NEW YORK (GenomeWeb News) – Seeking to set a standard for how molecular diagnostic cancer tests are evaluated, the Center for Medical Technology Policy has issued a set of recommendations covering how to best assess the clinical validity and utility of these tests.
While molecular diagnostic tests offer great promise for oncology, evidence supporting the use and safety of these tests is lacking, and there is "considerable debate" about how much evidence is required and how it should be acquired, CMTP said yesterday.
Although several molecular diagnostic tests for cancer do have strong data that they improve patient outcomes, a "large and growing" group of tests are lacking in evidence, particularly regarding their clinical utility, the nonprofit center said.
The effectiveness guidance document, or EGD, that CMTP published yesterday — which the group likened to a Food and Drug Administration Guidance document — was developed through a multi-year process with major stakeholders and was created to improve the quality, relevance, and efficiency of studies of the utility and validity of such oncology tests for adults.
"Determining what constitutes a reasonable level of evidence of clinical utility for molecular diagnostics could significantly accelerate access to useful tests, while preventing widespread adoption of tests that don't improve patient outcomes," CMTP President and CEO Sean Tunis said in a statement. "This guidance provides test developers and those designing clinical studies with concrete recommendations on what types of studies are needed."
The goal was to create a framework of recommendations that test developers and researchers could use to plan studies that anticipate the evidence that will be required for the tests to be reimbursed. Additionally, payers and technology assessors would use the same standards to assess study results.
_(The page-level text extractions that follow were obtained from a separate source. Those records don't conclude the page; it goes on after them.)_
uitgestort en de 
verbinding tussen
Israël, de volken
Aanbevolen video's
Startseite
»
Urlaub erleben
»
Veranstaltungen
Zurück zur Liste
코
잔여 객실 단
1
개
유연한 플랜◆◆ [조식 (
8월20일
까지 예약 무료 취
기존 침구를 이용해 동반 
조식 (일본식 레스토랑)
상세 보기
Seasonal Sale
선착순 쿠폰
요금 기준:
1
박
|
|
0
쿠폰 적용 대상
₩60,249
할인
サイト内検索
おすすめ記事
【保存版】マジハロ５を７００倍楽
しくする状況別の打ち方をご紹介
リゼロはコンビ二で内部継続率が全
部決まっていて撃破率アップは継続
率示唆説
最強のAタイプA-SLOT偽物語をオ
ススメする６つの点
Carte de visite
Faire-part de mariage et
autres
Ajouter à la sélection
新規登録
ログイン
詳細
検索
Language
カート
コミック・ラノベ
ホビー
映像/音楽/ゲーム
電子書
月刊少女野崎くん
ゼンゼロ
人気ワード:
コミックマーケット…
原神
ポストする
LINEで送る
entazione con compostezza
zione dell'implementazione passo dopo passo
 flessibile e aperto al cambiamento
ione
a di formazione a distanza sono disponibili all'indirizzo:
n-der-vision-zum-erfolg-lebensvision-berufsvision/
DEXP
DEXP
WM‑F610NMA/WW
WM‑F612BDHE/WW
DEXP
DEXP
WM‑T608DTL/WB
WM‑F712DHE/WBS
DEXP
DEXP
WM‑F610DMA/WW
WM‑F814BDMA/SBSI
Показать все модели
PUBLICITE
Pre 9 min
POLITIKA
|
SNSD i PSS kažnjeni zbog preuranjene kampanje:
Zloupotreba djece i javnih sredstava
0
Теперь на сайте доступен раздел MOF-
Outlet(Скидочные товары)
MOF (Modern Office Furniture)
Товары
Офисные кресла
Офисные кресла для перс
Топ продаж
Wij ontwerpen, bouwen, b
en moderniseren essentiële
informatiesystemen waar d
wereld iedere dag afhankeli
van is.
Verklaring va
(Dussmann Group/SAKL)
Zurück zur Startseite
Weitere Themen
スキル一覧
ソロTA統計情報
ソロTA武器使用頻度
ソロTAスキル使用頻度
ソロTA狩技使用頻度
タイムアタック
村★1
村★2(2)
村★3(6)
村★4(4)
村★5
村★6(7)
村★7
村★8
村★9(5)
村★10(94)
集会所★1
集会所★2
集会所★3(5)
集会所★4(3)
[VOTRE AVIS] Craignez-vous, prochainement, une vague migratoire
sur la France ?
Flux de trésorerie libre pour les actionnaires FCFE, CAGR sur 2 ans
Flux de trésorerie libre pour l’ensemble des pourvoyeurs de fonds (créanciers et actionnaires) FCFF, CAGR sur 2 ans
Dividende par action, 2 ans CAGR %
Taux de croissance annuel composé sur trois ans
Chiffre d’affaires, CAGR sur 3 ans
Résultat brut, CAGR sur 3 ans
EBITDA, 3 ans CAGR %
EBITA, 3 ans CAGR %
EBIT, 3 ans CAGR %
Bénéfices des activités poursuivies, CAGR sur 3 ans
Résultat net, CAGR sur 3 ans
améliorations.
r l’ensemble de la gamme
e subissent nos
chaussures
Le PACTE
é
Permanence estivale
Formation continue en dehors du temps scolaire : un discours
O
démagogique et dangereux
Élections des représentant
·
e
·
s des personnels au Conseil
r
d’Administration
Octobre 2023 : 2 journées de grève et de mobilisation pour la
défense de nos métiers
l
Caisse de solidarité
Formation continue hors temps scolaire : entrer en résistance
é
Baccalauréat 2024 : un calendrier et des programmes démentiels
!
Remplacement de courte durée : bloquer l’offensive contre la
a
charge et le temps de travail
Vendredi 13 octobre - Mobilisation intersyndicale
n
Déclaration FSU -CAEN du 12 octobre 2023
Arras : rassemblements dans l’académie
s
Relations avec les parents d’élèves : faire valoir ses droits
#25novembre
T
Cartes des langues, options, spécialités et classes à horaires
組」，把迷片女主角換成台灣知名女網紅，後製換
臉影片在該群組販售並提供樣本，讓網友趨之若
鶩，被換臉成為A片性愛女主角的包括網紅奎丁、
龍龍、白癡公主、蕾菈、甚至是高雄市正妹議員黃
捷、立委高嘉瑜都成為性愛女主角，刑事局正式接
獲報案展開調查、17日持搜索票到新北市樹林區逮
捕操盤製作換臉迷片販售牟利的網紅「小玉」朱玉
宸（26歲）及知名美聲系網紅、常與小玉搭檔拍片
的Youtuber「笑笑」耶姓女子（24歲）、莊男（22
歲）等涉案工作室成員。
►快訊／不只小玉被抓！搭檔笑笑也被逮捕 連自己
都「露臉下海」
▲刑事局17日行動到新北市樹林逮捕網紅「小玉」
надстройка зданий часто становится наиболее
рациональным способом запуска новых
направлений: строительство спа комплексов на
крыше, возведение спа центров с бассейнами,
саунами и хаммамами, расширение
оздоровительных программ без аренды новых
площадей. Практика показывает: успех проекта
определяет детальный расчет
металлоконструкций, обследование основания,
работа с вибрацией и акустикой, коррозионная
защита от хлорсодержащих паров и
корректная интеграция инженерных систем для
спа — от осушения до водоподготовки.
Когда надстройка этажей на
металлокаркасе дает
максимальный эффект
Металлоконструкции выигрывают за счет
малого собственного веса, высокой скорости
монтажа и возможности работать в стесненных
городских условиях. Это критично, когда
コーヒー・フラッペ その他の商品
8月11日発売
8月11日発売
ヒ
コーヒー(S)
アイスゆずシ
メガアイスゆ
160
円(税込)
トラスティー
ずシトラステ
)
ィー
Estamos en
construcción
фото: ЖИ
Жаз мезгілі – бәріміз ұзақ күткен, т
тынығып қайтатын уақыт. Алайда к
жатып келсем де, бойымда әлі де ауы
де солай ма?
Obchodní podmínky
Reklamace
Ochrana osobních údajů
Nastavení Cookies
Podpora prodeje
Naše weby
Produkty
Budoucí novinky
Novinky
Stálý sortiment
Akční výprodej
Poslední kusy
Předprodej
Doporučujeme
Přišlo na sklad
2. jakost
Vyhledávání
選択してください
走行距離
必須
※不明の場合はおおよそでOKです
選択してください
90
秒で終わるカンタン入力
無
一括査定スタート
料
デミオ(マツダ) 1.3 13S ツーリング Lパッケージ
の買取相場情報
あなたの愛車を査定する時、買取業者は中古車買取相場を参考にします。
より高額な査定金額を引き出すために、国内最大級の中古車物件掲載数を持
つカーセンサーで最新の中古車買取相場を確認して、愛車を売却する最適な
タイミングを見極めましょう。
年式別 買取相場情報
"The purpose of this initiative was to close the gap between the presumed benefits of tests undergoing technology assessments and the information needs of payers, clinicians and patients," added Pat Deverka, a senior research director at CMTP and the EGD's lead author. "Our overarching goal is to bring greater clarity and predictability regarding the evidence requirements of all interested stakeholders."
The project was funded by a number of life sciences industry and healthcare firms and foundations, including Becton Dickinson; Cepheid; Myriad Genetics; Genomic Health; Amgen; Daiichi Sankyo; AstraZeneca; Sanofi- Aventis; and others.
The document includes recommendations for reporting analytic validity; selecting patient populations for assessing validity; the metrics required for clinical validation; anticipating clinical pathways; measuring outcomes for clinical utility; and using randomized controlled trials for clinical utility, prospective-retrospective clinical trials, single-arm studies, longitudinal observational studies, and decision-making techniques.